TASKS TO PERFORM ::
1: In the text on microwave plasma apparatus, what refractory material is given as an example for forming the vessel?
2: Carry on the text on microwave plasma apparatus from its final sentence.

READING TEXT ::

Start of Block

Of course, by “downward”, it is simply meant that the gas flows towards the exit. In the typical arrangement, this is vertically below the inlet, but it is to be understood that the device may be operated at any arbitrary orientation. Thus, the chamber may for example be mounted upside down, or horizontally, so that the inlet is then, strictly, above the exit or horizontally in line with it, respectively. The word “downward” is thus to be understood in this context.
Preferably, the microwave chamber further includes a vessel arranged to confine the plasma within a volume which is less than the total volume of the said microwave chamber. In that case, the curved section passage and the vessel may each be substantially right-cylindrical. The curved section passage is preferably substantially coaxial with the vessel and chamber inlet, with the curved section passage and the inlet each being slightly larger in diameter than the diameter of the vessel. The vessel may be formed of a refractory material such as quartz. Preferably, the microwave chamber outlet is defined by a nozzle adapted to cause plasma gas to exit therethrough as a jet. In the alternative, the chamber outlet may not be throttled and a full diameter outlet may instead be desirable, for example for high flow VOC treatment and/or to increase the area of coverage.
In an alternative embodiment, the vessel may have a waist portion so as to form an ‘egg-timer’ shape. This shape is particularly beneficial at low flow rate as it acts to prevent vessel overheating.
The apparatus may further comprise a mixing chamber located downstream of the microwave chamber and in fluid communication therewith, the mixing chamber being arranged to receive plasma gas from the microwave chamber via the outlet thereof. The mixing chamber may then further comprise a reactant inlet for introduction of reactant material into the said mixing chamber.
The generally downward and spiral or vorticular flow of plasma gas into the mixing chamber is advantageous in that it prevents back flow of reactant material up the microwave chamber. Instead, any reactant material is forced in a generally downward direction by the flow of the plasma gas.
The means for radiating the microwave energy into the chamber is preferably a variable power magnetron capable of generating up to 5 kW of power (although other magnetrons capable of generating higher power outputs may be employed in certain cases). The volume in which the plasma is generated is typically around 800 cm³, although larger and smaller volumes are possible. The preferred frequency is 2.45 MHz but the apparatus may also be operated at, for example, 896 MHz. In principle, other frequencies may be employed.
In accordance with a second aspect of the present invention, there is provided a method of generating a plasma in a microwave plasma apparatus comprising: introducing swirled or vorticular movement to a flow of gas; supplying the said vorticularly moving gas to a microwave chamber of the microwave plasma apparatus; and radiating microwave energy into the chamber so as to establish a non-resonant, multimode microwave cavity in which a plasma is produced.
Further advantageous features are set out in the claims appended hereto.

BRIEF DESCRIPTION OF THE DRAWINGS

The invention may be put into practice in a number of ways, and one will now be described by way of example only and with reference to the following drawings, in which:
FIG. 1 shows, schematically, a side-sectional view of a microwave plasma apparatus in accordance with an embodiment of the invention; and
FIG. 2 shows a plan view of the upper part of the microwave plasma apparatus of FIG. 1.

End of Block

GIVEN DATA ::
Start of Block

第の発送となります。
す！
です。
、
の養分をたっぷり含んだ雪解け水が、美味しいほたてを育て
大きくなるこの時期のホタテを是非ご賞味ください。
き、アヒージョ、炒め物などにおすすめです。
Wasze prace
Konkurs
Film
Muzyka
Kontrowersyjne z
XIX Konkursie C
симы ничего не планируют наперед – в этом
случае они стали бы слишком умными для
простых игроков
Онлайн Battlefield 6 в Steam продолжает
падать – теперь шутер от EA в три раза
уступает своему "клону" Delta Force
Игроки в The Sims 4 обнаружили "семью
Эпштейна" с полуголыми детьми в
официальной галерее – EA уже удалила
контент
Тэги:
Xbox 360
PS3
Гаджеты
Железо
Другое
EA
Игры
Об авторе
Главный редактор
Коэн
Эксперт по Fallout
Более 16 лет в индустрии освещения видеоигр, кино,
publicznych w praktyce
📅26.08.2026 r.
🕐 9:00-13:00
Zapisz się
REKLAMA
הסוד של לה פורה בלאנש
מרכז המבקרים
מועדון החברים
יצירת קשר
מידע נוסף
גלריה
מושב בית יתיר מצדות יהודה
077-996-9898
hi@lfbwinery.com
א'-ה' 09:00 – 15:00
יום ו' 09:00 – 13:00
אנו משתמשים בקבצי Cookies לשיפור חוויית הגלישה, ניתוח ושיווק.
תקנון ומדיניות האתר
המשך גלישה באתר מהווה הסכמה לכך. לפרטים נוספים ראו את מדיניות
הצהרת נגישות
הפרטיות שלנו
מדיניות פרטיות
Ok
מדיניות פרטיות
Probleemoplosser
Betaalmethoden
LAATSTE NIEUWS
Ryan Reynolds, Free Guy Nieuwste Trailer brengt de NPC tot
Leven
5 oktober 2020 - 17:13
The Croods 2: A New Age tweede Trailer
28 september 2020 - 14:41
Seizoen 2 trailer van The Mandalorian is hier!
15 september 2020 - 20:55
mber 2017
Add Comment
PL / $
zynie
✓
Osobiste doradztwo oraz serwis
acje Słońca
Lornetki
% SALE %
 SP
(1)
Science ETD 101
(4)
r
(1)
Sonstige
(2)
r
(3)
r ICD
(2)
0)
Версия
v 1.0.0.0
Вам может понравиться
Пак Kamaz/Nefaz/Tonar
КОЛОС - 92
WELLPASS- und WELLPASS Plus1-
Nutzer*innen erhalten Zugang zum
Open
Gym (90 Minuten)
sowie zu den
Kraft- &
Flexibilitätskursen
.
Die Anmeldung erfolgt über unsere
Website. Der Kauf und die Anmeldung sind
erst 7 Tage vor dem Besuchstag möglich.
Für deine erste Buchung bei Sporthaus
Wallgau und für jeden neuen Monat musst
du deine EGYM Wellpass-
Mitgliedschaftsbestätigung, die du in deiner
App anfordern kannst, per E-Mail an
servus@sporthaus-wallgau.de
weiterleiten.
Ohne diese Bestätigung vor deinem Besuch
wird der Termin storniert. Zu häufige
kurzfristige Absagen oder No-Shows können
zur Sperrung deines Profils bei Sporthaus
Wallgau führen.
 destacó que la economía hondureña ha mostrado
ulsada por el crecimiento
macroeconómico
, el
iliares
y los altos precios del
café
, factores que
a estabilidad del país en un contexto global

End of Block

ANSWERS BY ITEM ::
1: Quartz.

2:
DETAILED DESCRIPTION

Referring first to FIG. 1, a plasma generating apparatus 10 is shown. The apparatus 10 includes a microwave cavity 20 which is coupled to a microwave source 22 by a wave guide 24. The microwave source is, in preference capable of producing a range of power outputs and frequencies up to 5 kW and 2.45 Ghz respectively; although typically the maximum available frequency (2.45 Ghz) is preferred, lower frequencies (such as 896 MHz) may be used instead. Moreover, whilst a continuous microwave source is described in the following, it is to be understood that a pulsed source is equally feasible.
Within the microwave cavity 20 is a reaction tube 30 which defines a plasma cavity 40. The reaction tube 30 is preferably formed from a refractory material such as quartz. At the upper end of the reaction tube 30, as seen in FIG. 1, a gas inlet member 50 is provided. The preferred configuration of this manifold, and its purpose, will be described in further detail below.
Although, in FIG. 1 it will be seen that the reaction tube 30 is in preference right cylindrical, it will be understood that other shapes are contemplated. For example, a wasted “egg-timer” shape may be suitable for some applications.
The reaction tube 30 opens into a mixing zone 65 which is beneath the microwave cavity 20. A feedstock injection port 60 opens into the mixing zone 65 and allows injection of a reactant fluid in liquid or vapour form. It is, however, to be understood that the reactant fluid can be supplied instead further up the reaction tube 30 and indeed as a mixture along with the plasma gas via the gas inlet member 50.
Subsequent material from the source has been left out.